**GOAL OF THE EXERCISE:** Go line by line through the records and tally those that include "Connection". Respond with the tally only.

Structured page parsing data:
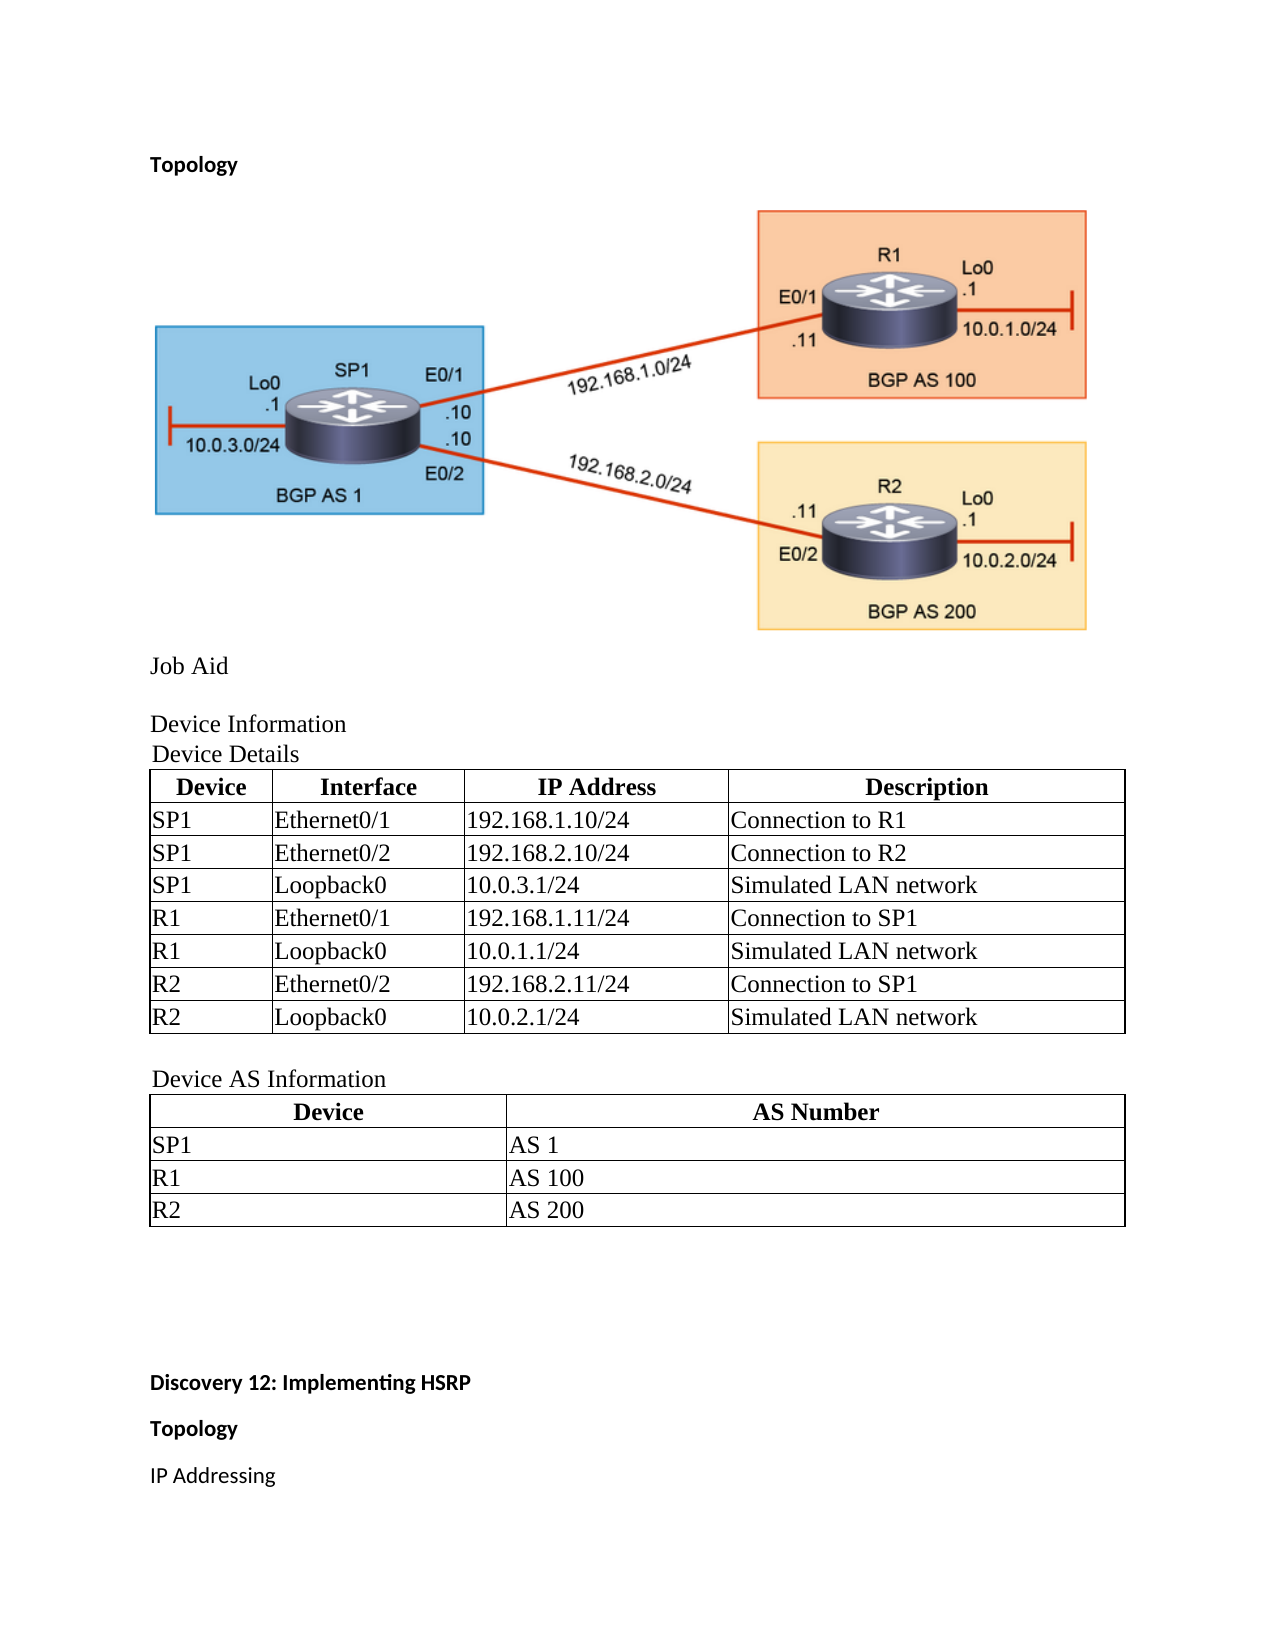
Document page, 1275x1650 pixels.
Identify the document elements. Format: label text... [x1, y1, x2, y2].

table_cell Loopback0 [273, 1001, 464, 1033]
table_cell Connection to R2 [729, 836, 1124, 868]
table_header Device Details [150, 738, 1125, 769]
table_cell 192.168.2.10/24 [465, 836, 728, 868]
table_cell Ethernet0/2 [273, 836, 464, 868]
table_cell Device [151, 1095, 506, 1127]
table_cell Simulated LAN network [729, 1001, 1124, 1033]
text Topology [150, 150, 1125, 178]
table_header Device AS Information [150, 1034, 1125, 1094]
table_cell Connection to SP1 [729, 968, 1124, 1000]
picture [150, 196, 1125, 633]
text Device Information [150, 709, 1125, 737]
table_cell Description [729, 770, 1124, 802]
text IP Addressing [150, 1461, 1125, 1489]
table_cell Ethernet0/1 [273, 803, 464, 835]
table_cell 192.168.2.11/24 [465, 968, 728, 1000]
table_cell Simulated LAN network [729, 869, 1124, 901]
table_cell Interface [273, 770, 464, 802]
table_cell AS 1 [507, 1128, 1124, 1160]
table_cell R2 [151, 1001, 272, 1033]
text Discovery 12: Implementing HSRP [150, 1368, 1125, 1396]
table_cell 192.168.1.10/24 [465, 803, 728, 835]
table_cell 10.0.2.1/24 [465, 1001, 728, 1033]
table_cell Connection to R1 [729, 803, 1124, 835]
table_cell SP1 [151, 803, 272, 835]
table_cell Simulated LAN network [729, 935, 1124, 967]
table_cell Loopback0 [273, 935, 464, 967]
table_cell IP Address [465, 770, 728, 802]
table_cell AS Number [507, 1095, 1124, 1127]
table_cell 10.0.1.1/24 [465, 935, 728, 967]
table_cell SP1 [151, 836, 272, 868]
table_cell AS 100 [507, 1161, 1124, 1193]
table_cell Ethernet0/1 [273, 902, 464, 934]
text Topology [150, 1414, 1125, 1442]
table_cell AS 200 [507, 1194, 1124, 1226]
table_cell R1 [151, 1161, 506, 1193]
table_cell Loopback0 [273, 869, 464, 901]
table_cell R1 [151, 935, 272, 967]
table_cell 192.168.1.11/24 [465, 902, 728, 934]
table_cell Device [151, 770, 272, 802]
table_cell Ethernet0/2 [273, 968, 464, 1000]
table_cell SP1 [151, 1128, 506, 1160]
text Job Aid [150, 651, 1125, 680]
table_cell 10.0.3.1/24 [465, 869, 728, 901]
table_cell SP1 [151, 869, 272, 901]
table_cell R2 [151, 1194, 506, 1226]
table_cell R1 [151, 902, 272, 934]
table_cell R2 [151, 968, 272, 1000]
table_cell Connection to SP1 [729, 902, 1124, 934]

**TASK SOLUTION:** 4